Eveshka had answered him, Eveshka came walking down from the house to meet him there. Come back at dawn, she had said. I’ll talk to my father.
But there was no hope of reasoning with Uulamets. He knew that. He knew mere was none of reasoning with Draga. If he did what Draga had said and brought her Eveshka, then there was no hope for him, either, mere was no hope in the world for a young wizard who had (Eveshka knew the truth, but not the significance of what she knew) already betrayed her.
She came walking up to him, she put back her hood. She was sixteen, she would die in that blue dress—Chernevog had already made up his mind that he would have to kill her—
“God, no!” he cried, and kicked Volkhi and tried to carry Chernevog off with him, but Volkhi no more than jumped, and he could not even as lift his arm.
“You don’t appreciate your wife’s abilities,” Chernevog said, holding him on the horse. “I did. I asked for her heart and she gave it to me—to give to Owl. To free her, I said—to put it with mine, where it would be safe. And it was.

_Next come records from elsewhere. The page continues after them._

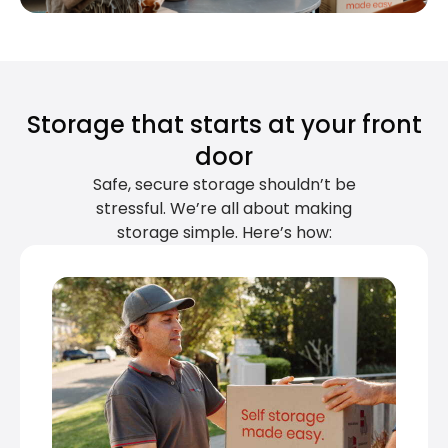
Storage that starts at your front
door
Safe, secure storage shouldn’t be
stressful. We’re all about making
storage simple. Here’s how: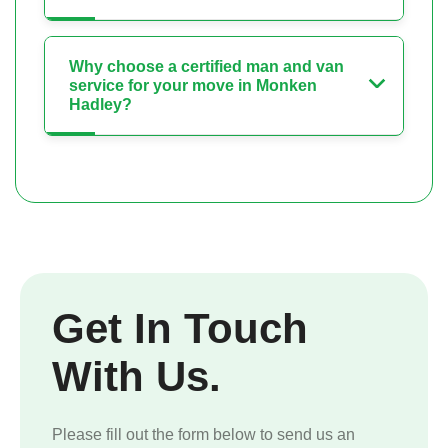
Why choose a certified man and van
service for your move in Monken
Hadley?
Get In Touch
With Us.
Please fill out the form below to send us an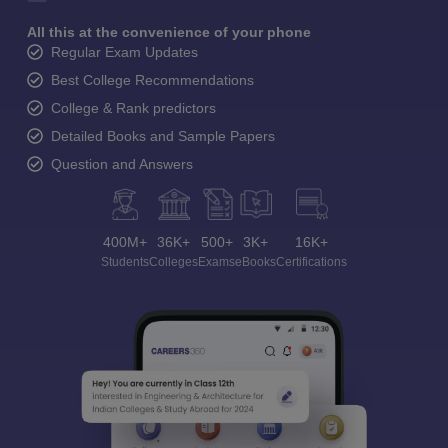
All this at the convenience of your phone
Regular Exam Updates
Best College Recommendations
College & Rank predictors
Detailed Books and Sample Papers
Question and Answers
400M+
36K+
500+
3K+
16K+
Students
Colleges
Exams
eBooks
Certifications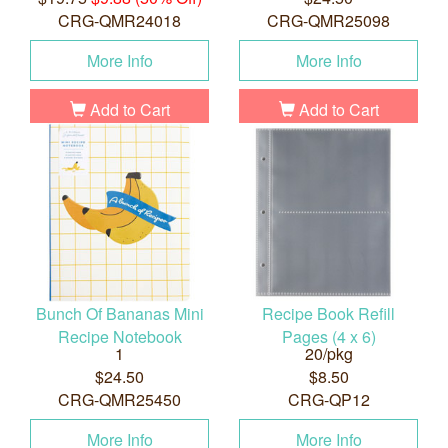
CRG-QMR24018
CRG-QMR25098
More Info
More Info
Add to Cart
Add to Cart
Bunch Of Bananas Mini
Recipe Book Refill
Recipe Notebook
Pages (4 x 6)
1
20/pkg
$24.50
$8.50
CRG-QMR25450
CRG-QP12
More Info
More Info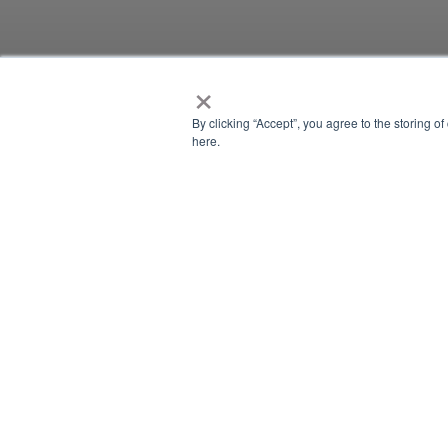
×
CONTENT PIECE
By clicking “Accept”, you agree to the storing o
here.
CONTENT PIEC
There is currently no content classified with this term.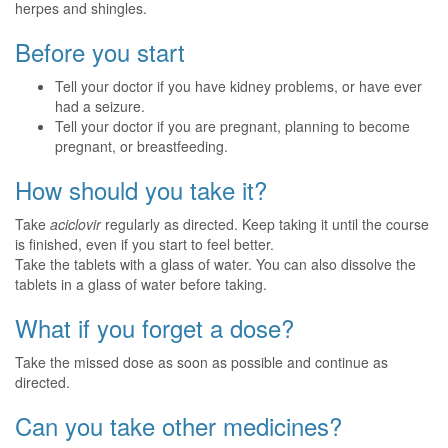
herpes and shingles.
Before you start
Tell your doctor if you have kidney problems, or have ever
had a seizure.
Tell your doctor if you are pregnant, planning to become
pregnant, or breastfeeding.
How should you take it?
Take
aciclovir
regularly as directed. Keep taking it until the course
is finished, even if you start to feel better.
Take the tablets with a glass of water. You can also dissolve the
tablets in a glass of water before taking.
What if you forget a dose?
Take the missed dose as soon as possible and continue as
directed.
Can you take other medicines?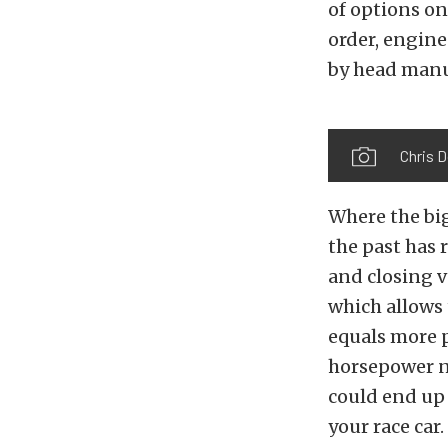
of options on
order, engine
by head manu
Chris 
Where the big
the past has 
and closing 
which allows 
equals more p
horsepower n
could end up
your race car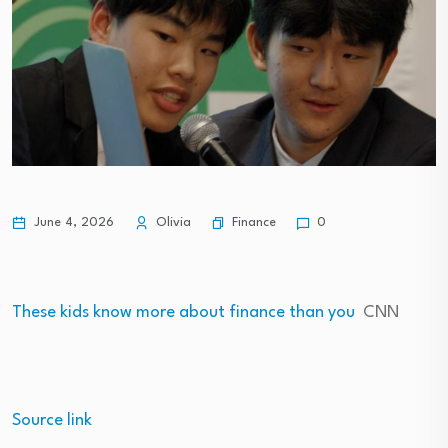
Finance
June 4, 2026
Olivia
0
These kids know more about finance than you
CNN
Source link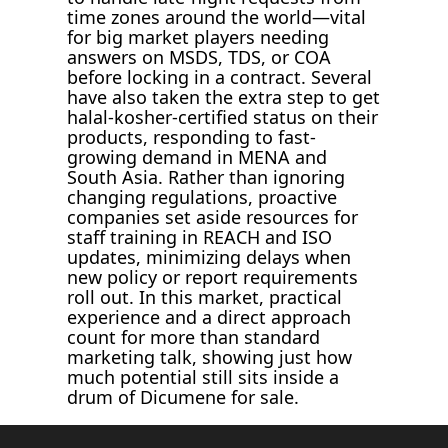
time zones around the world—vital
for big market players needing
answers on MSDS, TDS, or COA
before locking in a contract. Several
have also taken the extra step to get
halal-kosher-certified status on their
products, responding to fast-
growing demand in MENA and
South Asia. Rather than ignoring
changing regulations, proactive
companies set aside resources for
staff training in REACH and ISO
updates, minimizing delays when
new policy or report requirements
roll out. In this market, practical
experience and a direct approach
count for more than standard
marketing talk, showing just how
much potential still sits inside a
drum of Dicumene for sale.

Do you know how I could lie to her?”
He did not. He did not want to know.
“The same way your friend could lie to us. By caring for nothing else in the world.”

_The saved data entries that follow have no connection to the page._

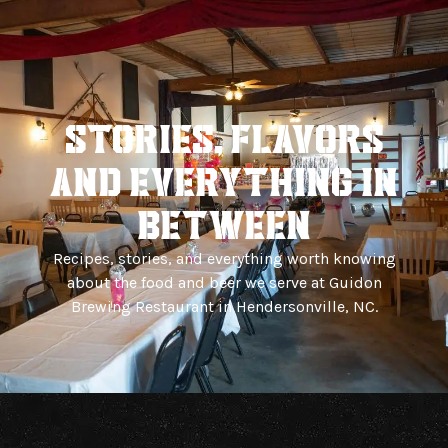
Back To Brewery
Blog
STORIES, FLAVORS
And EVERYTHING IN
BETWEEN
Recipes, stories, and everything worth knowing
about the food and beer we serve at Guidon
Brewing Restaurant in Hendersonville, NC.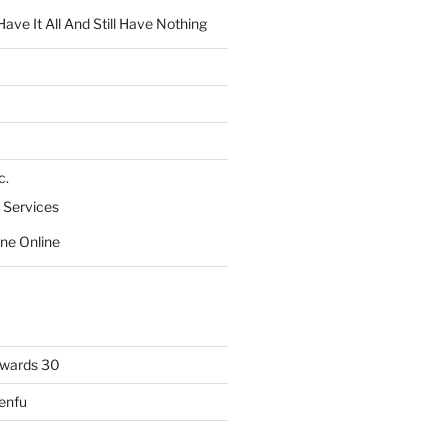
ve It All And Still Have Nothing
c.
 Services
ne Online
owards 30
Lenfu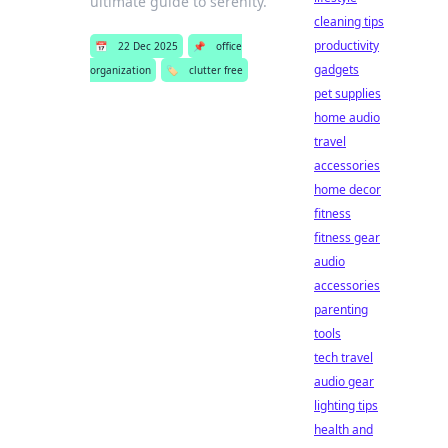
ultimate guide to serenity.
cleaning tips
productivity
📅
22 Dec 2025
📌
office
gadgets
organization
🏷️
clutter free
pet supplies
home audio
travel
accessories
home decor
fitness
fitness gear
audio
accessories
parenting
tools
tech travel
audio gear
lighting tips
health and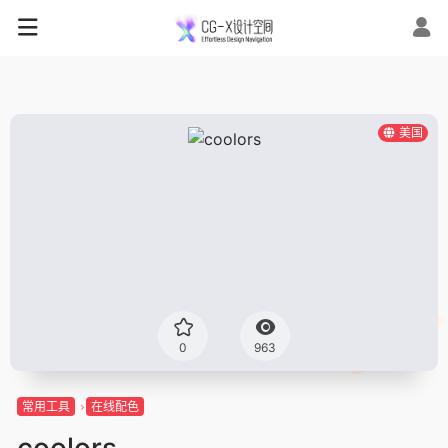
美国
0
963
常用工具
在线配色
coolors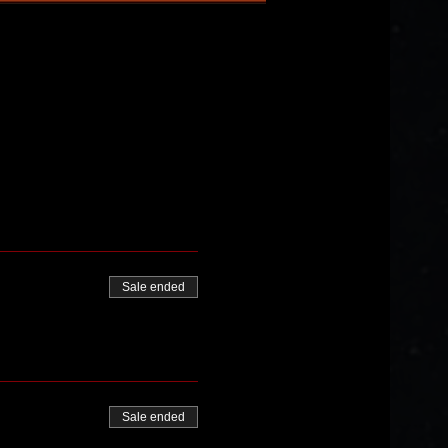
Sale ended
Sale ended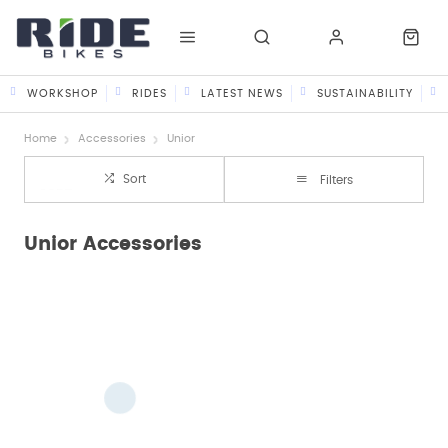
WORKSHOP
RIDES
LATEST NEWS
SUSTAINABILITY
Home
Accessories
Unior
Sort
Filters
Unior Accessories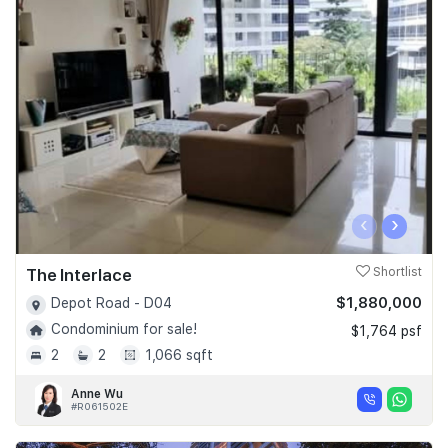
‹
›
The Interlace
Shortlist
$1,880,000
Depot Road - D04
Condominium for sale!
$1,764 psf
2
2
1,066 sqft
Anne Wu
#R061502E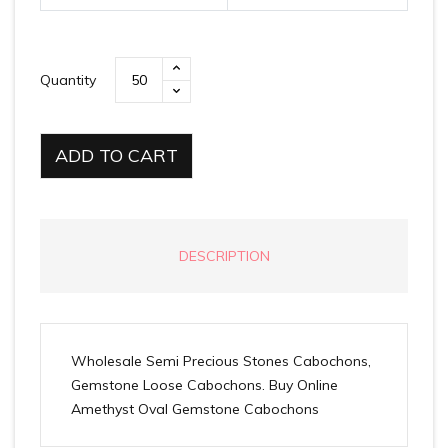
Quantity
ADD TO CART
DESCRIPTION
Wholesale Semi Precious Stones Cabochons,
Gemstone Loose Cabochons. Buy Online
Amethyst Oval Gemstone Cabochons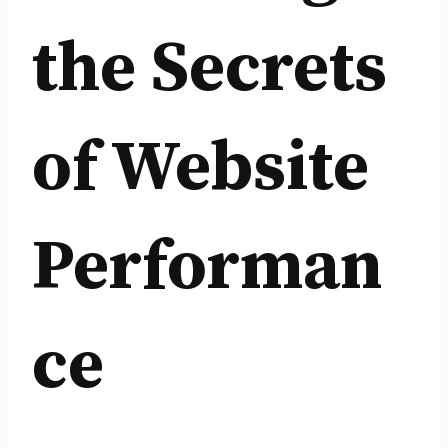
the Secrets
of Website
Performan
ce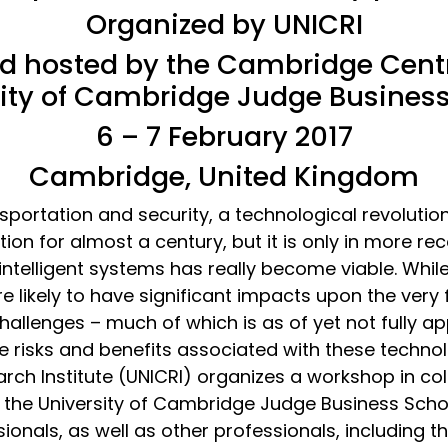
Organized by UNICRI
nd hosted by the Cambridge Centre
ity of Cambridge Judge Busines
6 – 7 February 2017
Cambridge, United Kingdom
portation and security, a technological revolution is
tion for almost a century, but it is only in more re
ntelligent systems has really become viable. While 
 likely to have significant impacts upon the very 
 challenges – much of which is as of yet not fully a
 risks and benefits associated with these technol
arch Institute (UNICRI) organizes a workshop in co
 the University of Cambridge Judge Business Schoo
onals, as well as other professionals, including th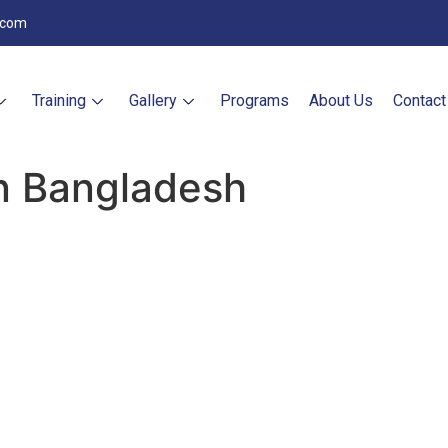
.com
Training
Gallery
Programs
About Us
Contact
an Bangladesh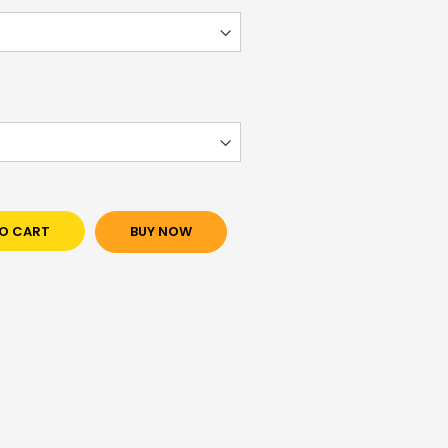
O CART
BUY NOW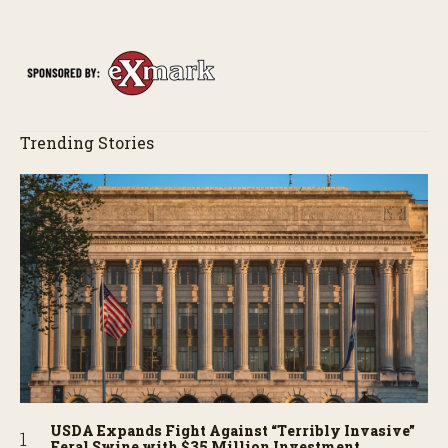
Trending Stories
USDA Expands Fight Against “Terribly Invasive”
Feral Swine with $35 Million Investment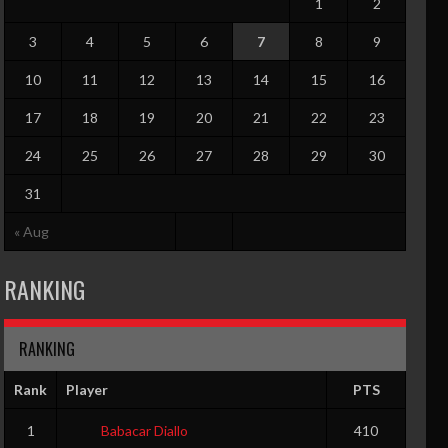
1
2
3
4
5
6
7
8
9
10
11
12
13
14
15
16
17
18
19
20
21
22
23
24
25
26
27
28
29
30
31
« Aug
O
PF
RANKING
0
0
RANKING
Rank
Player
PTS
O
PF
1
Babacar Diallo
410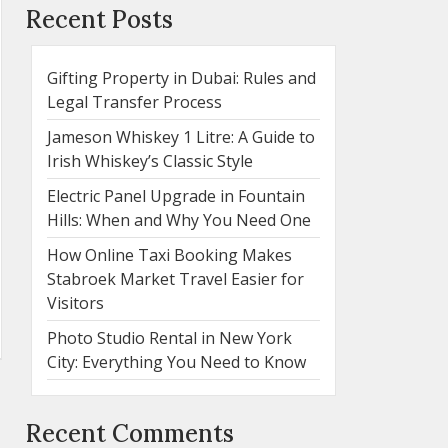
Recent Posts
Gifting Property in Dubai: Rules and
Legal Transfer Process
Jameson Whiskey 1 Litre: A Guide to
Irish Whiskey’s Classic Style
Electric Panel Upgrade in Fountain
Hills: When and Why You Need One
How Online Taxi Booking Makes
Stabroek Market Travel Easier for
Visitors
Photo Studio Rental in New York
City: Everything You Need to Know
Recent Comments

Sasha wouldn’t, he thought. He couldn’t.
Dmitri walking away from him in the yard—
Sasha’s not like that, dammit!
He remembered Sasha riding away. He thought how terribly frightened he was in Chernevog’s hands, and how desperate, and how if Sasha could not hold off Chernevog, and Sasha had surely known he could not…
Dammit, Sasha’s doing something, he thought; and wondered, while he tried not to wonder: What can he do that won’t involve magic?
Uulamets—giving Sasha his knowledge at his death, leaving too damned much to Sasha…
God, no! He tore his ragged thoughts toward pain, remembered old Yurishev, who had run a sword through him one night.
That for Chernevog’s eavesdropping. He realized in vivid detail how much it had hurt, falling in the stable—
(Sasha had gotten him to safety, Sasha was resourceful, Sasha would go—where?)
He kicked poor confused Volkhi again and made him ran a few paces, but that lasted no more than the other times; Volkhi settled back to a walk, snorting and switching his tail, and Chernevog said against Pyetr’s ear:
“You’re not my match, Pyetr Ilyitch. Got the old man’s dying bequest, has he?”
He owed Sasha his life, Sasha had risked his neck for him… he said, aloud, biting his lip till it bled, because thoughts kept getting away from him: “Nobody’s ever cared much about you, Snake. I can’t say as I blame them.”
“So where are these friends of yours now?” Chernevog asked. “They ran. He ran. He left you. He’s quite desperate. Where would he go next? Deal with Uulamets’ ghost—alone, with what he already carries? That’s not damned smart of him!”